Words of other types, such as verbs, adjectives and pronouns, also frequently have distinct plural forms, which are used in agreement with the number of their associated nouns.

Some languages also have a dual (denoting exactly two of something) or other systems of number categories. However, in English and many other languages, singular and plural are the only grammatical numbers, except for possible remnants of dual number in pronouns such as both and either, and in tendency for stock phrases to use "two" as an umbrella term for "many" (eg "double jeopardy" includes prosecuting a person three, four or a dozen times on the same charge).

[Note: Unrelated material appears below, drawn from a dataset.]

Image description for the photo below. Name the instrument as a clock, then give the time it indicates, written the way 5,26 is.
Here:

==Use in systems of grammatical number ==
In many languages, there is also a dual number (used for indicating two objects). Some other grammatical numbers present in various languages include trial (for three objects) and paucal (for an imprecise but small number of objects). In languages with dual, trial, or paucal numbers, plural refers to numbers higher than those. However, numbers besides singular, plural, and (to a lesser extent) dual are extremely rare. Languages with numerical classifiers such as Chinese and Japanese lack any significant grammatical number at all, though they are likely to have plural personal pronouns.

Some languages (like Mele-Fila) distinguish between a plural and a greater plural. A greater plural refers to an abnormally large number for the object of discussion. The distinction between the paucal, the plural, and the greater plural is often relative to the type of object under discussion. For example, in discussing oranges, the paucal number might imply fewer than ten, whereas for the population of a country, it might be used for a few hundred thousand.

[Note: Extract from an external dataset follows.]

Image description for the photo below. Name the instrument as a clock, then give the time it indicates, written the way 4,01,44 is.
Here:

The Austronesian languages of Sursurunga and Lihir have extremely complex grammatical number systems, with singular, dual, paucal, greater paucal, and plural.

Traces of the dual and paucal can be found in some Slavic and Baltic languages (apart from those that preserve the dual number, such as Slovene). These are known as "pseudo-dual" and "pseudo-paucal" grammatical numbers. For example, Polish and Russian use different forms of nouns with the numerals 2, 3, or 4 (and higher numbers ending with these) than with the numerals 5, 6, etc. (genitive singular in Russian and nominative plural in Polish in the former case, genitive plural in the latter case). Also some nouns may follow different declension patterns when denoting objects which are typically referred to in pairs. For example, in Polish, the noun "oko", among other meanings, may refer to a human or animal eye or to a drop of oil on water. The plural of "oko" in the first meaning is "oczy" (even if actually referring to more than two eyes), while in the second it is "oka" (even if actually referring to exactly two drops).

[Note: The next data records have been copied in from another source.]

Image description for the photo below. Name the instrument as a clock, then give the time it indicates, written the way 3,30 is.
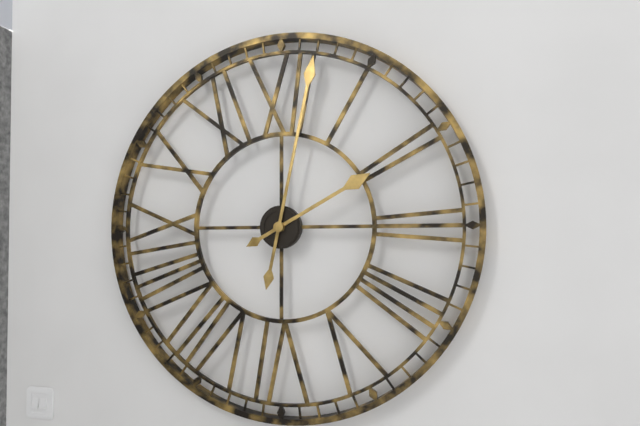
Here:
2,02
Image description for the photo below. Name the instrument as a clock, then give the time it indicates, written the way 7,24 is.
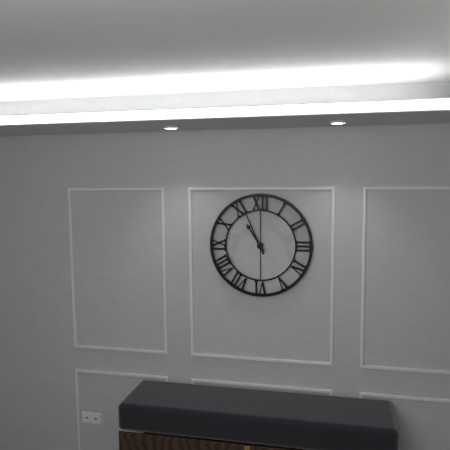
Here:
10,56
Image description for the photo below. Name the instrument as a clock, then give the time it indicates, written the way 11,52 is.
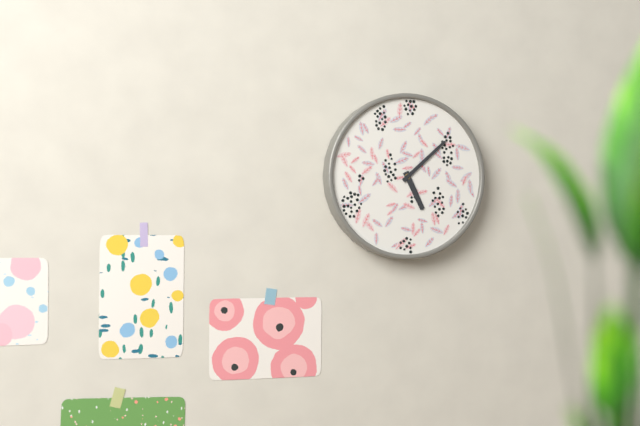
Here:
5,08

Traces of dual can also be found in Modern Hebrew. Biblical Hebrew had grammatical dual via the suffix -ạyim as opposed to -īm for masculine words. Contemporary use of a true dual number in Hebrew is chiefly used in words regarding time and numbers. However, in Biblical and Modern Hebrew, the pseudo-dual as plural of "eyes" ʿạyin / ʿēnạyim "eye / eyes" as well as "hands", "legs" and several other words are retained. For further information, see Dual (grammatical number).

Certain nouns in some languages have the unmarked form referring to multiple items, with an inflected form referring to a single item. These cases are described with the terms collective number and singulative number. Some languages may possess a massive plural and a numerative plural, the first implying a large mass and the second implying division (like the English modifer "respective[ly]"). For example, "the [combined] waters of the Atlantic Ocean" versus, "the waters of [each of] the Great Lakes [respectively]".

Ghil'ad Zuckermann uses the term superplural to refer to massive plural. He argues that the Australian Aboriginal Barngarla language has four grammatical numbers: singular, dual, plural and superplural. For example:
- wárraidya "emu" (singular)
- wárraidyalbili "two emus" (dual)
- wárraidyarri "emus" (plural)
- wárraidyailyarranha "a lot of emus", "heaps of emus" (superplural)

==Formation of plurals==
A given language may make plural forms of nouns by various types of inflection, including the addition of affixes, like the English -(e)s and -ies suffixes, or ablaut, as in the derivation of the plural geese from goose, or a combination of the two. Some languages may also form plurals by reduplication, but not as productively. It may be that some nouns are not marked for plural at all, like sheep and series in English. In languages which also have a case system, such as Latin and Russian, nouns can have not just one plural form but several, corresponding to the various cases. The inflection might affect multiple words, not just the noun; the noun itself need not become plural as such, with other parts of the expression indicating the plurality.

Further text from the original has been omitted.